The results of a statewide needs assessment that describes—

“(A) the number, quality, and capacity of home visitation programs for families with young children and families expecting children in the State;

“(B) the number and types of families who are receiving services under the programs;

“(C) the sources and amount of funding provided to the programs;

“(D) the gaps in home visitation in the State, including identification of communities that are in high need of the services; and

“(E) training and technical assistance activities designed to achieve or support the goals of the programs.

And the government must received certain assurances from the State.

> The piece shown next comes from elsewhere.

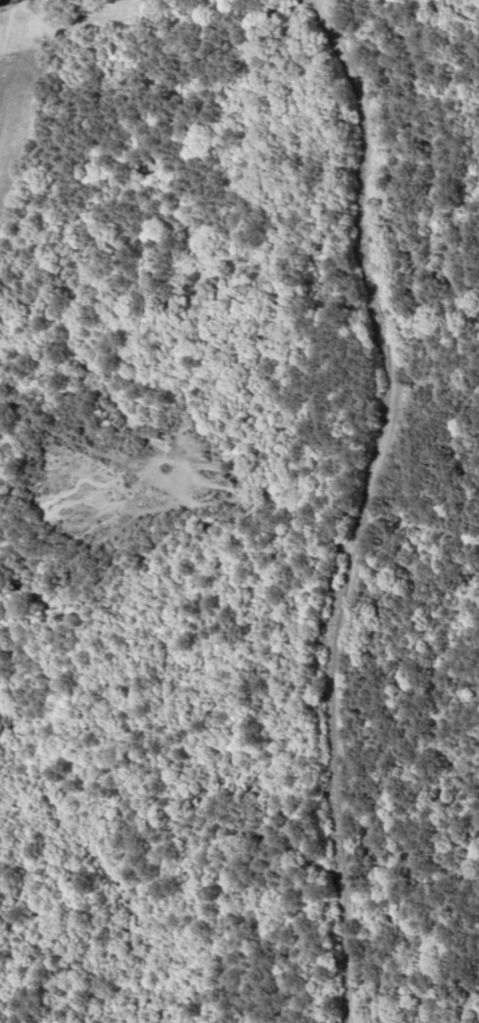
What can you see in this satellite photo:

Assurances from the State that—

“(A) in supporting home visitation programs using funds provided under this section, the State shall identify and prioritize serving communities that are in high need of such services, especially communities with a high proportion of low-income families or a high incidence of child maltreatment;

“(B) the State will reserve 5 percent of the grant funds for training and technical assistance to the home visitation programs using such funds;

“(C) in supporting home visitation programs using funds provided under this section, the State will promote coordination and collaboration with other home visitation programs (including programs funded under title XIX) and with other child and family services, health services, income supports, and other related assistance;

“(D) home visitation programs supported using such funds will, when appropriate, provide referrals to other programs serving children and families; and

“(E) the State will comply with subsection (i), and cooperate with any evaluation conducted under subsection (j).

They go on to define exactly what they will be looking for while performing these visitations.

“(I) knowledge of age-appropriate child development in cognitive, language, social, emotional, and motor domains (including knowledge of second language acquisition, in the case of English language learners);

“(II) knowledge of realistic expectations of age-appropriate child behaviors;

“(III) knowledge of health and wellness issues for children and parents;

“(IV) modeling, consulting, and coaching on parenting practices;

“(V) skills to interact with their child to enhance age-appropriate development;

“(VI) skills to recognize and seek help for issues related to health, developmental delays, and social, emotional, and behavioral skills; and

“(VII) activities designed to help parents become full partners in the education of their children;

These requirements will make it difficult for any family to refuse the visitations as the government could very well imply that families are abusing their children or neglecting them by refusing the home inspections visitations.

This section completely opens your home to inspection by authorities in your state based on their assessment of your parenting skills, or possibility that you are abusing your children.

It gives the government the right to come into your home to check whether or not your kids are eating properly, whether or not they are going to sleep at an appropriate time, and basically, whether or not you are a good parent.

While this section does not directly impact homeschool freedoms, I think you can see the dangers that lurk if this section is allowed to become law. Many states and communities frown on homeschoolers as it is. How long will it take before States start pressuring homeschoolers to “volunteer” for this visitation program?

With that, we have completed Division B of “America’s Affordable Health Choices Act of 2009“. I’ll leave you with one final thought for the day.

“Don’t you see that the whole aim of Newspeak is to narrow the range of thought?… Has it ever occurred to your, Winston, that by the year 2050, at the very latest, not a single human being will be alive who could understand such a conversation as we are having now?… The whole climate of thought will be different. In fact, there will be no thought, as we understand it now. Orthodoxy means not thinking—not needing to think. Orthodoxy is unconsciousness.”

– George Orwell, 1984, Book 1, Chapter 5

Tomorrow we will begin to tackle Division C, “Public Health and Workforce Development” on page 856. That’s right people, there are only 162 pages remaining and we have covered the entire text of H.R. 3200.